According to the current draft, the 10-year period starts from the moment a special commission with a local conscription station issues a statement establishing that a person did not perform obligatory military service and had no legal grounds to avoid it. The document allows the person to make their case before the commission as well as appealing the commission’s decision in court.

The bill would also require a civil servant to be dismissed as soon as it becomes known that the person avoided the military draft.

The bill was drawn up to replace an act that ordered a lifetime ban on state service for draft dodgers, after Russia’s Constitutional Court recognized the act as discriminatory in 2014. The court said in its ruling that even the Criminal Code has certain periods after which convicts are considered equal in rights with other citizens (after the sentence is served and restrictions on taking certain positions or professions expire) and demanded that the law on draft dodgers was altered accordingly.

The initial draft proposed a five-year ban on state service for draft dodgers, but after the first reading in the Lower House, lawmakers decided to increase it to 10 years. They also rid the bill of an article that additionally punished draft dodgers with a five-year ban on leaving Russia.

The main sponsor of the bill, the deputy head of the State Duma Committee for Defense, Andrey Krasov, told lawmakers that the main purpose of his initiative was to “strengthen the prestige of the military service.”

Conscription in Russia entails one year of mandatory service for all male citizens aged between 18 and 27. Alternatively, they can do a three-year state service stint or receive deferment for health reasons.

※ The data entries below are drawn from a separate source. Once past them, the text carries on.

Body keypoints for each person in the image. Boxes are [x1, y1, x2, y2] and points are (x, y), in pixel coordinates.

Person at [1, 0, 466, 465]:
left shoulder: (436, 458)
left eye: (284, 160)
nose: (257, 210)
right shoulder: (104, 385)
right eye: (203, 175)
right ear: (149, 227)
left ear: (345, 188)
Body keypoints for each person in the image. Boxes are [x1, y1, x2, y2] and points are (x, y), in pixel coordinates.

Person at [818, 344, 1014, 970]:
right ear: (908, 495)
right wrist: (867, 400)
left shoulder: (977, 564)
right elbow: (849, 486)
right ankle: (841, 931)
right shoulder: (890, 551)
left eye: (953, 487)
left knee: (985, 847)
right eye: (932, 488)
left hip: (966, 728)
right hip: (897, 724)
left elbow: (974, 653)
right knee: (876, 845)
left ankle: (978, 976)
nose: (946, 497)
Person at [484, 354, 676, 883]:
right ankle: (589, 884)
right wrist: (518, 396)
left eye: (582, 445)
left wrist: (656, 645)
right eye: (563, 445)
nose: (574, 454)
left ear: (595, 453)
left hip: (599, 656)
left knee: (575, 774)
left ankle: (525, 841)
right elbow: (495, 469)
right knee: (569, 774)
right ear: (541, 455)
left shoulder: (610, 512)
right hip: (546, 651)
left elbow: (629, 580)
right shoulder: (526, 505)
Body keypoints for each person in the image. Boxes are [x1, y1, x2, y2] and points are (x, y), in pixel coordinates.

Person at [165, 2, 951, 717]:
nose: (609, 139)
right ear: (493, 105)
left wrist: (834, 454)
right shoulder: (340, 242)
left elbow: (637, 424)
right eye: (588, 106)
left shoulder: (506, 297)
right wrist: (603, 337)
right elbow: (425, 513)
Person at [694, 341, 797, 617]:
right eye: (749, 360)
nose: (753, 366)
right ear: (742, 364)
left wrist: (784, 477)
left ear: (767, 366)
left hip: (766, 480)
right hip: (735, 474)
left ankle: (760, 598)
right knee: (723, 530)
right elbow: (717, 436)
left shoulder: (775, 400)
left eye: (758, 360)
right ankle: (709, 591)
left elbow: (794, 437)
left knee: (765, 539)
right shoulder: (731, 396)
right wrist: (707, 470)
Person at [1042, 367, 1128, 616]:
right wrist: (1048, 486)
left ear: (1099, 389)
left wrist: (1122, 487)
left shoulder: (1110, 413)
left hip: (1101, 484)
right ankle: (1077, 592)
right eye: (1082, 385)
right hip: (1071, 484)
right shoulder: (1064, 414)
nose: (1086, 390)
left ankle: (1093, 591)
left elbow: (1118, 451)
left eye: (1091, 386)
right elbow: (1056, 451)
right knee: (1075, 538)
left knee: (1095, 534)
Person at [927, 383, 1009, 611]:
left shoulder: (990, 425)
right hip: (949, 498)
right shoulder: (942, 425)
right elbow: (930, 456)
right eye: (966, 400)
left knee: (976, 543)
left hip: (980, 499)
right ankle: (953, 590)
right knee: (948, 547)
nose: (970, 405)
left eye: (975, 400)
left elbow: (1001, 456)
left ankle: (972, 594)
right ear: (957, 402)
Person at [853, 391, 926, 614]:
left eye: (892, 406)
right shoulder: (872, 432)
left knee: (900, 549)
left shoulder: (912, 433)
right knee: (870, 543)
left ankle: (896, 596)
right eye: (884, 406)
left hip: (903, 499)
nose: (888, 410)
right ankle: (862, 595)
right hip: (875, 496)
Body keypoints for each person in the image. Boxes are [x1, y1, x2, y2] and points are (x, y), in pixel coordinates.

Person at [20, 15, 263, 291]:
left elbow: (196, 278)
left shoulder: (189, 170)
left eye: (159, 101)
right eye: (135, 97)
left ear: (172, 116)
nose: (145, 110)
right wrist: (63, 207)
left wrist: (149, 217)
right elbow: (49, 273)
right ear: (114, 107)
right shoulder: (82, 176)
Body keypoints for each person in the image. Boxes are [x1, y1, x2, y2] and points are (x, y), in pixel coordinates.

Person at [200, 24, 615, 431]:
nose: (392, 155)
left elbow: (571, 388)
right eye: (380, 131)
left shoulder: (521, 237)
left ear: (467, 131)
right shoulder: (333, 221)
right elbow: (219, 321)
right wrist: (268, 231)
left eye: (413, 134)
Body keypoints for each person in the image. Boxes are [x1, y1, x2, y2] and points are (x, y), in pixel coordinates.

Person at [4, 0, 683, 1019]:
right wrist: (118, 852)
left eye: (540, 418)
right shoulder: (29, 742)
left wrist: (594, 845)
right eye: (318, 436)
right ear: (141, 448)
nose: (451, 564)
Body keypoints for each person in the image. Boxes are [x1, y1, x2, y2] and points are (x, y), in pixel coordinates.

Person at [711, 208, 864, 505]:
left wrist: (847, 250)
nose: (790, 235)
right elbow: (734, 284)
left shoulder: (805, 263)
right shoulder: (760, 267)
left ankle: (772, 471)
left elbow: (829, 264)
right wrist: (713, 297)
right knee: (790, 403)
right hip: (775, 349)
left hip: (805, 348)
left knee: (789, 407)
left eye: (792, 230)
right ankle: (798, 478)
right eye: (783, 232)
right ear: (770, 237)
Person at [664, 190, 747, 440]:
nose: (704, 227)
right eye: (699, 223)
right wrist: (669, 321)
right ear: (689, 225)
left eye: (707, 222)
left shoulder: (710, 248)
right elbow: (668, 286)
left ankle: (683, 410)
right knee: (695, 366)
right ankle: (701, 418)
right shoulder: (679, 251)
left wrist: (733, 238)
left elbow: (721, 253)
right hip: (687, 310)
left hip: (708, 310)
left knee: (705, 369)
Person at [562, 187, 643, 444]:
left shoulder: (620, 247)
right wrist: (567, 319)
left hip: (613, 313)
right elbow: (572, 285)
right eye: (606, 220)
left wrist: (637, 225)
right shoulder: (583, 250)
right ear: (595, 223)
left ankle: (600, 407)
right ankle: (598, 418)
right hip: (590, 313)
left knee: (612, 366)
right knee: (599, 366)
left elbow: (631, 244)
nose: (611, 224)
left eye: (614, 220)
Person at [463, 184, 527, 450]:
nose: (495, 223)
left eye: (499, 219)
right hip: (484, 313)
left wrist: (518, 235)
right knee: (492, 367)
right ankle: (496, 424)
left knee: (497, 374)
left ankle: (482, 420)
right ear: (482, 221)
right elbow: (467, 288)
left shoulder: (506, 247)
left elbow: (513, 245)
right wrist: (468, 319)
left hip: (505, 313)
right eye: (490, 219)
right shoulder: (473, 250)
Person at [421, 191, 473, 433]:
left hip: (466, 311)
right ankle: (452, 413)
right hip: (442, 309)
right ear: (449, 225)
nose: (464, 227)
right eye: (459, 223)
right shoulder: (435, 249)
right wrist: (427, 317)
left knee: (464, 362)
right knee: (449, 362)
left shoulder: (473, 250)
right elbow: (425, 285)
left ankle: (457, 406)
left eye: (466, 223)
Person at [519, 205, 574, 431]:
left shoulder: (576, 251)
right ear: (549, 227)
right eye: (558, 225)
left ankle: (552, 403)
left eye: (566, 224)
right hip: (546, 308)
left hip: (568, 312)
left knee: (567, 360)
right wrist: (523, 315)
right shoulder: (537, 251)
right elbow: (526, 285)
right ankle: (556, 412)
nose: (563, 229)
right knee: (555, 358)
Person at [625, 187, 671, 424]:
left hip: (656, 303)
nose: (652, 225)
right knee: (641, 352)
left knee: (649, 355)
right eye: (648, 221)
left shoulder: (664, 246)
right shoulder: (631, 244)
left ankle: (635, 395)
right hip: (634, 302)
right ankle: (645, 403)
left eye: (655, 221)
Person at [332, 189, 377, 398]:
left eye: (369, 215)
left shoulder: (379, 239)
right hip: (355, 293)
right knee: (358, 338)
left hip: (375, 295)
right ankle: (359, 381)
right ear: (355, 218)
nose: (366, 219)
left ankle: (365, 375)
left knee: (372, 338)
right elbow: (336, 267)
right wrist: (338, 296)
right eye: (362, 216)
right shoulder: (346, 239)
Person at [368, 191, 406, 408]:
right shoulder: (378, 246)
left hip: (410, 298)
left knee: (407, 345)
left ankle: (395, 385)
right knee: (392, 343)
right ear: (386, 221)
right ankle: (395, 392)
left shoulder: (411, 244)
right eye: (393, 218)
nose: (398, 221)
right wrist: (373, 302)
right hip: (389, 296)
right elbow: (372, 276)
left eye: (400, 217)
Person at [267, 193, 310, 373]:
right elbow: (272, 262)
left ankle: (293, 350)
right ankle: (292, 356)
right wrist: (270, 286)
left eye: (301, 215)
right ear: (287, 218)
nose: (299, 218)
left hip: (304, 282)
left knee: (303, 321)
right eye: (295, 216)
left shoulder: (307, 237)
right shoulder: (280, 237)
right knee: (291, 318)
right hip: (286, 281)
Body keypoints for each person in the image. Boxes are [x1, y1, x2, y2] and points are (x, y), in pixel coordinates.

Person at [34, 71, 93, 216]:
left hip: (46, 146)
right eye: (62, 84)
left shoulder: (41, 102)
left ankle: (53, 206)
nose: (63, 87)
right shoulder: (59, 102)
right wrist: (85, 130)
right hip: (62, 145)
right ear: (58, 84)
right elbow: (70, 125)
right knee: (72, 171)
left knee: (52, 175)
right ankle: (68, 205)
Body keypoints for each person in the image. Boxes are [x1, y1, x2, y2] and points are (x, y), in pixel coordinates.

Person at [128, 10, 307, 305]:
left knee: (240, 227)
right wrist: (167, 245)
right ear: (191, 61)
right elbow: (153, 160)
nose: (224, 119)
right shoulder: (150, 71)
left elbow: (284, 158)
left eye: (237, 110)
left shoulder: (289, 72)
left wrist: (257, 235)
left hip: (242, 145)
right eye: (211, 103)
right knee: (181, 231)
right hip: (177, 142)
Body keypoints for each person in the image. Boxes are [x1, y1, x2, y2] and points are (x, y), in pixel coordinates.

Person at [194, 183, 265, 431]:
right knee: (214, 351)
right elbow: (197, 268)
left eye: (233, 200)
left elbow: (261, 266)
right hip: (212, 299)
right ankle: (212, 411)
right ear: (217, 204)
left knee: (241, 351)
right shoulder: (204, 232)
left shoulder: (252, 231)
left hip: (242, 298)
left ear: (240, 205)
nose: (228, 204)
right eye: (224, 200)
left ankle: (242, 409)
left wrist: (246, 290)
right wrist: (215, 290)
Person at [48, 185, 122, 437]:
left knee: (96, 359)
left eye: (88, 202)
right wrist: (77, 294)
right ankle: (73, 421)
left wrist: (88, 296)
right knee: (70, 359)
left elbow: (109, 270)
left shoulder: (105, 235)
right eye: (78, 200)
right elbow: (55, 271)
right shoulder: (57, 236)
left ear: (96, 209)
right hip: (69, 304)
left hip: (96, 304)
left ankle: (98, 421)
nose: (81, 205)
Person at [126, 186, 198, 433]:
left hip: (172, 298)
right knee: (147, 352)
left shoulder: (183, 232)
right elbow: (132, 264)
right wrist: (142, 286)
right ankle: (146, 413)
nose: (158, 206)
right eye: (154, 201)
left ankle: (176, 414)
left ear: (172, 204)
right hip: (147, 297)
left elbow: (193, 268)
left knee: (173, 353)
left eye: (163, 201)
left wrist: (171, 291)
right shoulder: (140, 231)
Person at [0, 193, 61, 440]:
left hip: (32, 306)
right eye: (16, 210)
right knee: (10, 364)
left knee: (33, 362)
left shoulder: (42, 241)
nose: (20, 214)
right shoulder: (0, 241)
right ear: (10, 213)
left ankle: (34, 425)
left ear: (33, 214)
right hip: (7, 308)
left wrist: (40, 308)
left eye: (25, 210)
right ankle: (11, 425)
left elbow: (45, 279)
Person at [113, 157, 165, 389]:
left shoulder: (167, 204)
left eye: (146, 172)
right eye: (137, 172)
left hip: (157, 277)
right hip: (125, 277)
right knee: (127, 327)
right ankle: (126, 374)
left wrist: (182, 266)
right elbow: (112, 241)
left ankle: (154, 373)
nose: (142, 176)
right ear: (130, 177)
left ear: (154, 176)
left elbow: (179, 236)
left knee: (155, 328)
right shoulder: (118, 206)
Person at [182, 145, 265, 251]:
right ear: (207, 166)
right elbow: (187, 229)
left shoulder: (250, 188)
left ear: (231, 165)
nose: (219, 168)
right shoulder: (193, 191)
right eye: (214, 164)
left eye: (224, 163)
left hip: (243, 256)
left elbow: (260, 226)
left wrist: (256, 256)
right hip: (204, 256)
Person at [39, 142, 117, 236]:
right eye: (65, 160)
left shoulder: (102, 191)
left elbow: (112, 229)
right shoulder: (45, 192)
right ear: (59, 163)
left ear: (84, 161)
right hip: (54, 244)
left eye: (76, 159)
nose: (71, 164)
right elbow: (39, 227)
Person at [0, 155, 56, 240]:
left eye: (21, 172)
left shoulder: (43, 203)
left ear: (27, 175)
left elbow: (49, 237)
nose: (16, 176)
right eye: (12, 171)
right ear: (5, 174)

Draft dodging was an acute problem in the early and mid- 2000s, but over the past decade the situation has improved, as the term of obligatory military service was cut by half and the number of contract soldiers in the forces was increased significantly. The defense ministry has taken other steps to make military service more attractive to young people, such as setting up special “science companies” that allow gifted soldiers to perform scientific work for the defense sector.

The problem of draft dodging, however, remains. In December 2014, Chief of General Staff General Valery Gerasimov told reporters that the average under-manning in the forces stood at about 10 percent.